On Sun, 15 Aug 2010 11:17:43 -0400, Mike Wilcox <m...@mikewilcox.net>
wrote:
Michael, good try, but I've been down that road; it's pretty hard to do.
You left in the script text,
Yeh, forgot about that. I'm grabbing text nodes from anything.
spaces were missing, and there were no line breaks.
Yes, I did that on purpose because I thought that's what you wanted
judging by "textContent returns everything, including tabs, white space.."
But, either way, it is indeed more complicated than my example.
On Aug 15, 2010, at 7:41 AM, Michael A. Puls II wrote:
On Sat, 14 Aug 2010 20:03:30 -0400, Mike Wilcox <m...@mikewilcox.net>
wrote:
Wow, I was just thinking of proposing this myself a few days ago.
In addition to Adam's comments, there is no standard, stable way of
*getting* the text from a series of nodes. textContent returns
everything, including tabs, white space, and even script content.
Well, you can do stuff like this:
------
(function() {
function trim(s) {
return s.replace(/^\s\s*/, '').replace(/\s\s*$/, '');
}
function setInnerText(v) {
this.textContent = v;
}
function getInnerText() {
var iter = this.ownerDocument.createNodeIterator(this,
NodeFilter.SHOW_TEXT, null, null);
var ret = "";
var first = true;
for (var node; (node = iter.nextNode()); ) {
var fixed = trim(node.nodeValue.replace(/\r|\n|\t/g, ""));
if (fixed.length > 0) {
if (!first) {
ret += " ";
}
ret += fixed;
first = false;
}
}
return ret;
}
HTMLElement.prototype.__defineGetter__('myInnerText', getInnerText);
HTMLElement.prototype.__defineSetter__('myInnerText', setInnerText);
})();
------
and adjust how you handle spaces and build the string etc. as you see
fit.
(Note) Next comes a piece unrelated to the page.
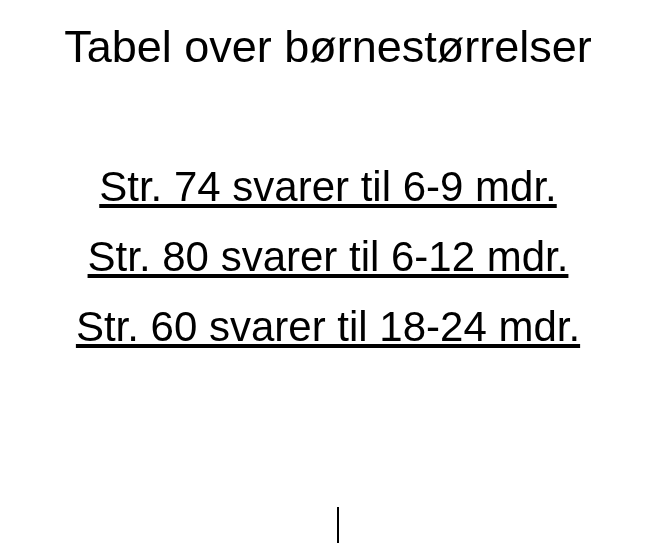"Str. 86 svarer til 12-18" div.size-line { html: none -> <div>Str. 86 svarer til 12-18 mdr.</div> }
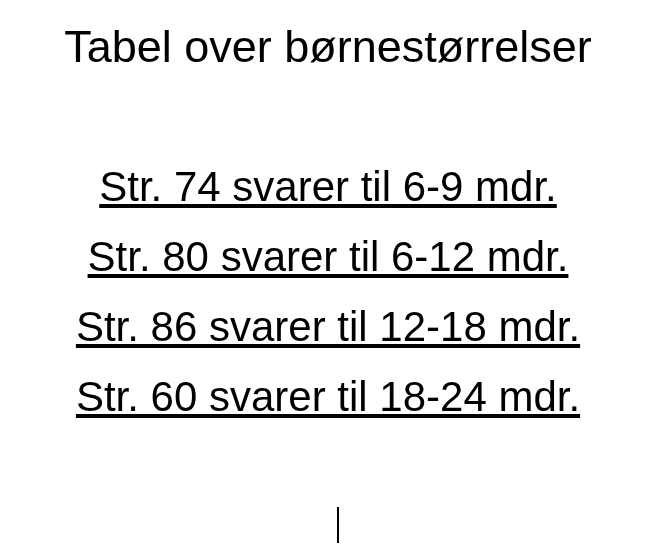"Str. 104 svarer til 3-4" div.size-line { html: none -> <div>Str. 104 svarer til 3-4 år.</div> }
Then, it's just alert(el.myInnerText).
NodeIterator's standard. __defineGetter/Setter__ is de-facto standard
(and you have Object.defineProperty as standard for those that support
it). How newlines and tabs and spaces are stripped/normalized just
isn't standardized in this case. But that might different depending on
the application.
Or, just run a regex on textContent.
--
Michael
--
Michael